If an infection is suspected, isolate the affected host, collect memory dumps and the MSI file for forensic analysis, capture scheduled task definitions, LNK files, and mutex listings. Hash all dropped binaries and compare against known IOCs. Remove the scheduled task, delete the LNK shortcut, and delete files in C:\Users\Public\Music related to the RAT. Block the C2 IP and update firewall rules. Conduct a full indicator hunt across the environment for the mutex, named pipe patterns, and the custom JSON markers.
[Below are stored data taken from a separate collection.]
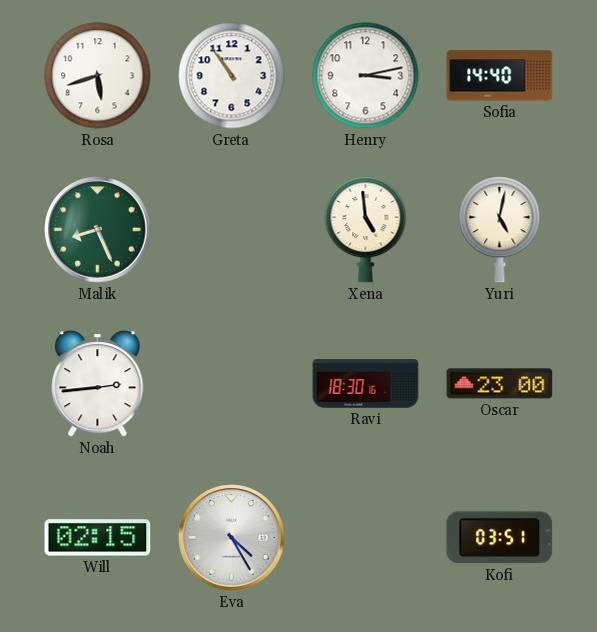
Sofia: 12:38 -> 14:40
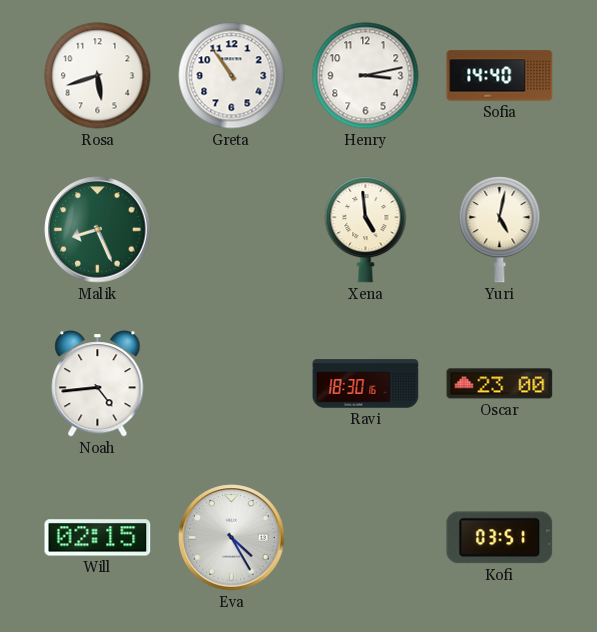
Noah: 2:44 -> 4:44
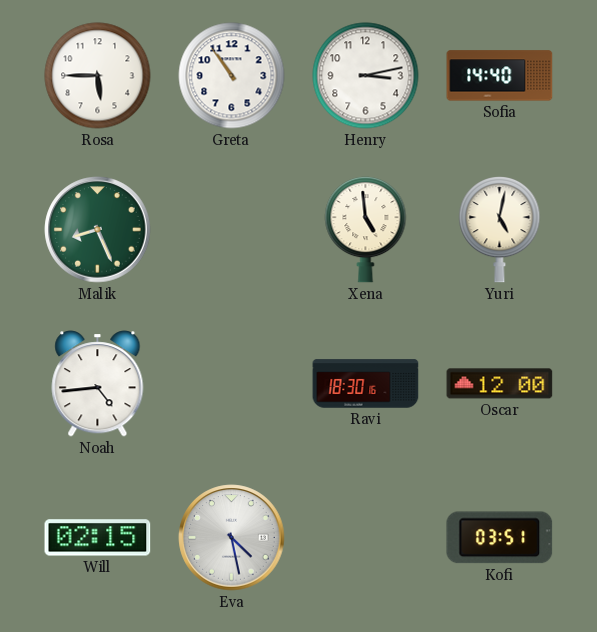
Rosa: 5:42 -> 5:45
Oscar: 23:00 -> 12:00
Eva: 4:25 -> 4:28
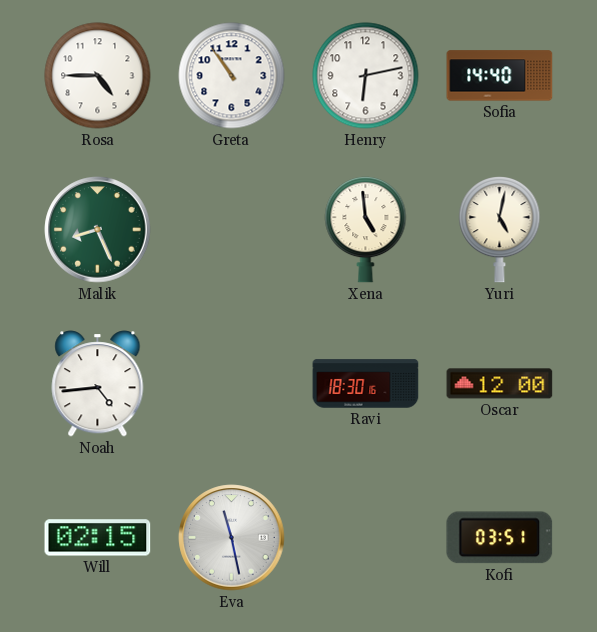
Rosa: 5:45 -> 4:45
Henry: 3:13 -> 6:13
Eva: 4:28 -> 11:28
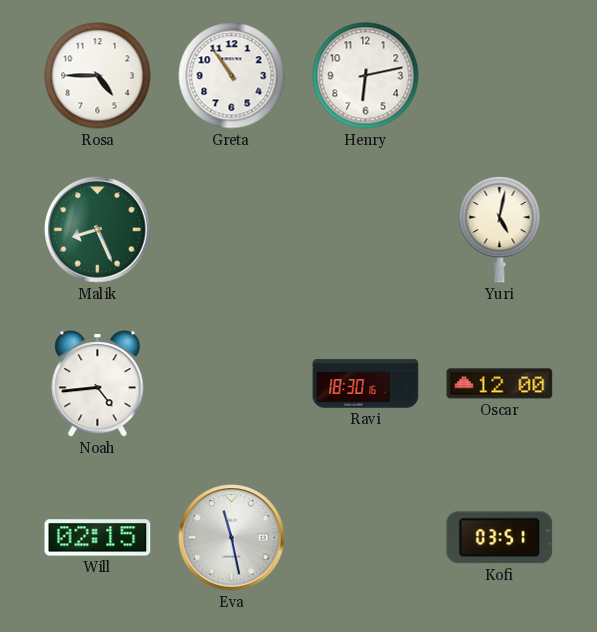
Sofia: 14:40 -> none
Xena: 4:59 -> none
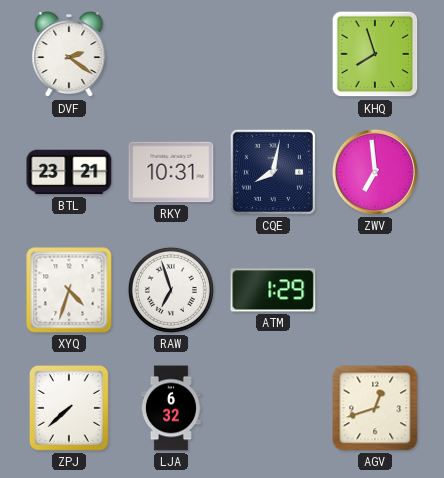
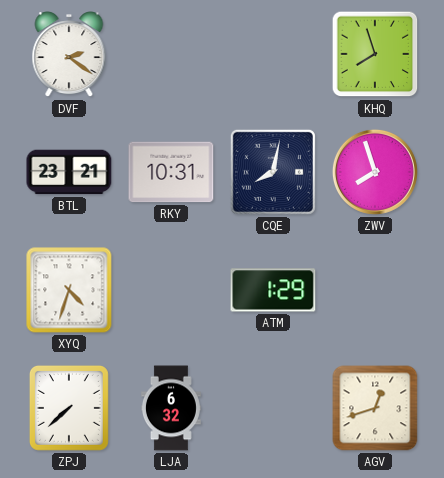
ZWV: 6:59 -> 7:57
RAW: 6:57 -> none
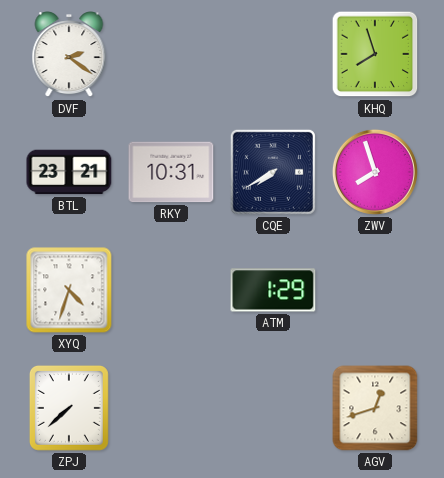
CQE: 8:02 -> 7:40
LJA: 6:32 -> none
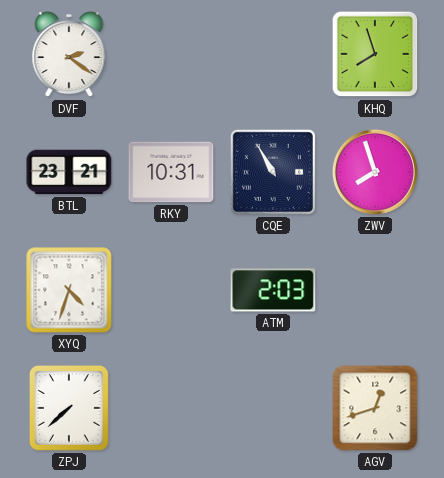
CQE: 7:40 -> 10:55
ATM: 1:29 -> 2:03
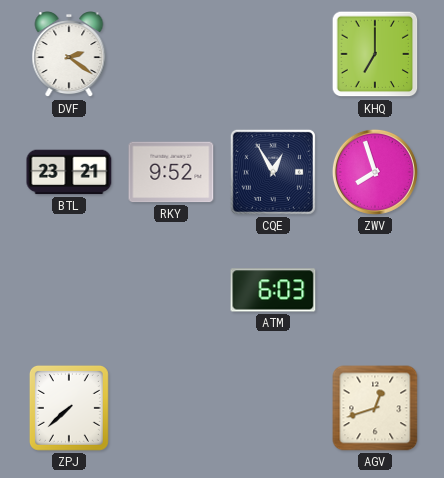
KHQ: 7:57 -> 7:00
RKY: 10:31 -> 9:52
CQE: 10:55 -> 12:55
XYQ: 4:33 -> none
ATM: 2:03 -> 6:03
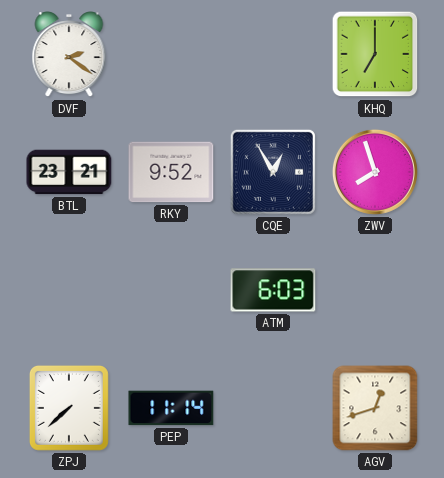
PEP: none -> 11:14
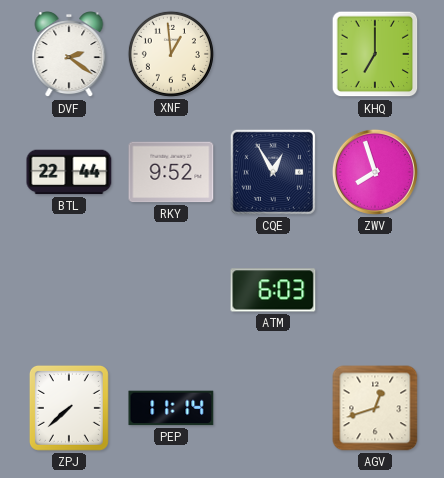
XNF: none -> 12:59
BTL: 23:21 -> 22:44
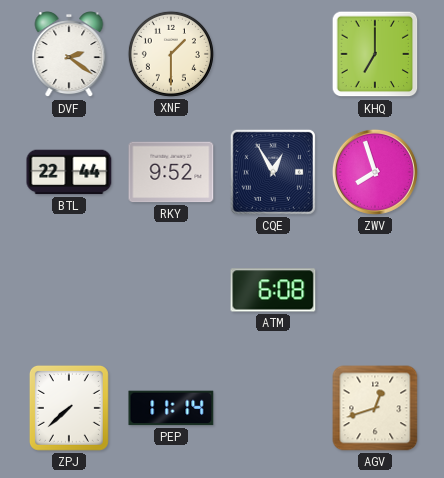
XNF: 12:59 -> 1:30
ATM: 6:03 -> 6:08
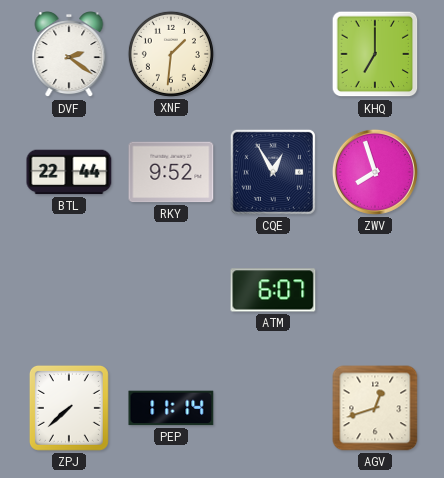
XNF: 1:30 -> 1:31
ATM: 6:08 -> 6:07
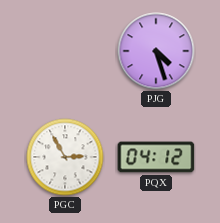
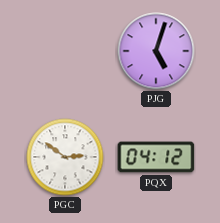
PJG: 4:27 -> 5:03
PGC: 2:55 -> 2:51
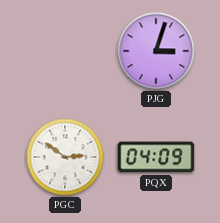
PJG: 5:03 -> 3:03
PQX: 04:12 -> 04:09
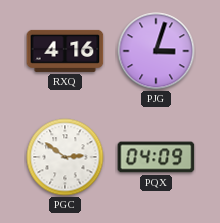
RXQ: none -> 4:16
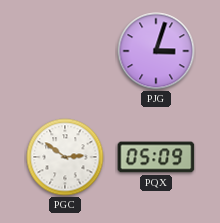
RXQ: 4:16 -> none
PQX: 04:09 -> 05:09
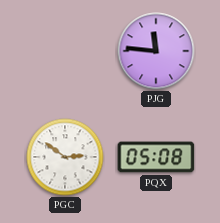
PJG: 3:03 -> 11:46
PQX: 05:09 -> 05:08
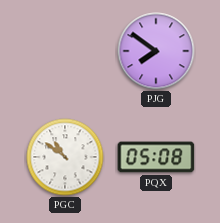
PJG: 11:46 -> 7:51
PGC: 2:51 -> 10:51
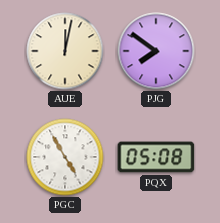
AUE: none -> 12:02
PGC: 10:51 -> 4:55
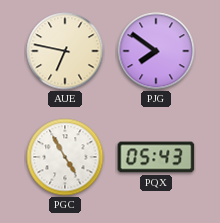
AUE: 12:02 -> 6:47
PQX: 05:08 -> 05:43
Provide the findings to relevant stakeholders and consider notifying affected human‑rights organizations.

Attack Flow

CVE-2025-59287 Simulation

Simulation Execution

Prerequisite: The Telemetry & Baseline Pre‑flight Check must have passed.

  • Attack Narrative & Commands:

    1. Deliver the signed MSI (StressClear.msi) to the victim host.
    2. Execute the MSI silently, which extracts an embedded AutoIt script (payload.au3).
    3. The AutoIt script launches AutoIt3.exe, which in turn runs a hidden cmd.exe to open a reverse shell.
    4. To establish persistence, the script copies the legitimate schtasks.exe to C:\Windows\Temp\hwpviewer.exe and registers a scheduled task that calls this renamed binary at system startup.
    5. The hidden cmd.exe process is started with the argument hidden to avoid user visibility, satisfying the rule’s exclusion criteria when correctly omitted.
  • Regression Test Script:

    # -------------------------------------------------
    # EndClient RAT Delivery & Execution Simulation
    # -------------------------------------------------
    # 1. Install the signed MSI (delivers AutoIt payload)
    msiexec /i "C:\Temp\StressClear.msi" /quiet /norestart
    
    # 2. Locate the extracted AutoIt script (simulated path)
    $autoitScript = "C:\ProgramData\StressClear\payload.au3"
    
    # 3. Execute AutoIt3.exe with the script
    $autoItExe = (Get-Command "AutoIt3.exe" -ErrorAction SilentlyContinue).Source
    if (-not $autoItExe) {
        Write-Error "AutoIt3.exe not found on system. aborting."